What do we hear when we change the direction of a wire?


Douglas Self wrote a devastating article about audio anomalies back in 1988. With all the necessary knowledge and measuring tools, he did not detect any supposedly audible changes in the electrical signal. Self and his colleagues were sure that they had proved the absence of anomalies in audio, but over the past 30 years, audio anomalies have not disappeared anywhere, at the same time the authority of science in the field of audio has increasingly become questioned. It's hard to believe, but science still cannot clearly answer the question of what electricity is and what sound is! (see article by A.J.Essien).

For your information: to make sure that no potentially audible changes in the electrical signal occur when we apply any "audio magic" to our gear, no super equipment is needed. The smallest step-change in amplitude that can be detected by ear is about 0.3dB for a pure tone. In more realistic situations it is 0.5 to 1.0dB'". This is about a 10% change. (Harris J.D.). At medium volume, the voltage amplitude at the output of the amplifier is approximately 10 volts, which means that the smallest audible difference in sound will be noticeable when the output voltage changes to 1 volt. Such an error is impossible not to notice even using a conventional voltmeter, but Self and his colleagues performed much more accurate measurements, including ones made directly on the music signal using Baxandall subtraction technique - they found no error even at this highest level.

As a result, we are faced with an apparently unsolvable problem: those of us who do not hear the sound of wires, relying on the authority of scientists, claim that audio anomalies are BS. However, people who confidently perceive this component of sound are forced to make another, the only possible conclusion in this situation: the electrical and acoustic signals contain some additional signal(s) that are still unknown to science, and which we perceive with a certain sixth sense.

If there are no electrical changes in the signal, then there are no acoustic changes, respectively, hearing does not participate in the perception of anomalies.
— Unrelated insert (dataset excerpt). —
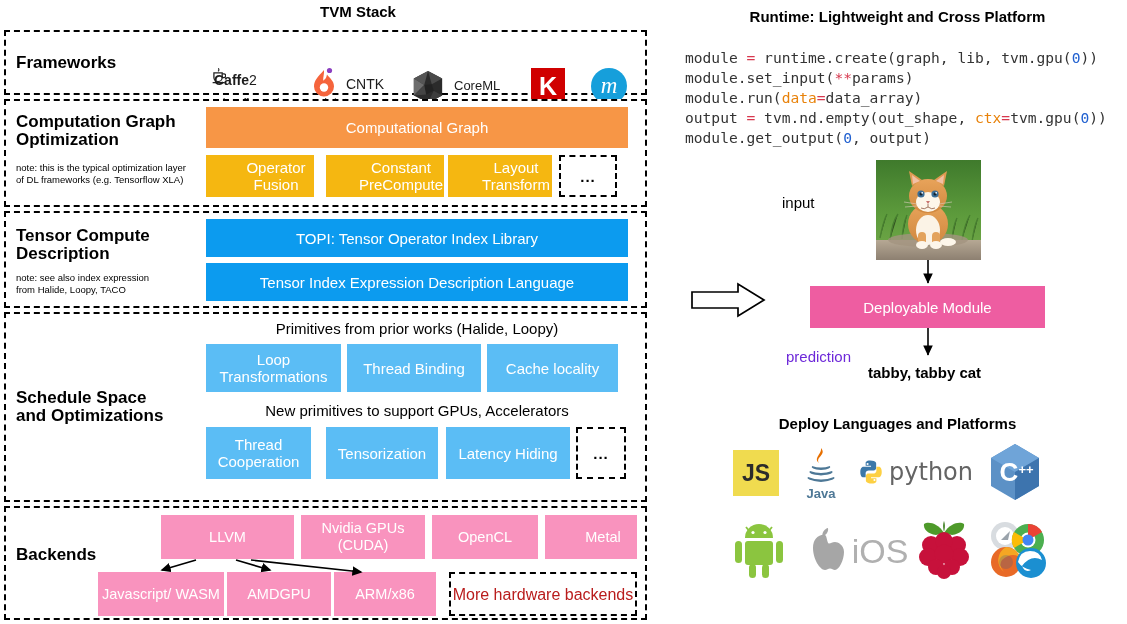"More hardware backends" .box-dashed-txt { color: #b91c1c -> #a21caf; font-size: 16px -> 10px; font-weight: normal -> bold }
What other options can there be?

Regards.
anton_stepichev

Showing 5 responses by audition__audio

I dont understand the concern of those like dletch2 for the rest of us deluded souls.  I also dont understand why these folks think that the biases they suffer are endemic to the human race and also the apparent need to put all of us hobbyists in such a narrowly defined box. I dont think it is such a stretch to believe that through experience and exposure to exceptional systems that some can hear better than others. I remain confident in the buying decisions I make and the methodology I use to make these decisions. Anyway,  as is usually the case, this thread is going nowhere.

Oh I dont see any reason that a passive cable should experience any sort of directionality. But I truly dont know and I truly dont care. If the maker of a cable puts arrows on the cable I will abide.

So dletch2,

Which of the Ace Hardware ground fault interrupters do you recommend? 

The Cliff Clavin of bias methodology. As my grandad used to say: "bias smias". 
And find a SS DAC that can do some of the things that arent measurable that make a tube DAC often sound better. Compare the number of tube DACs to the number of pure S.S. DACs. Compare what a single tube can do and then compare this with the amount of SS circuitry required to do the same thing. Increasingly, I think, this hobby is starting to understand the limits of measurement. How many years have speaker manufacturers made their designs low impedance to satisfy the consumers desire for more power only to find that low impedance loads dont sound nearly as good with 99% of amplification. 
alexberger,

Yes what you said about tubes! Do you think this linearity can be measured cause it sure can be heard in many circuits. Complex designs can often measure well but it is real trick to get them to sound as good as a simple design with or without tubes. This measurement thing is really a dead horse.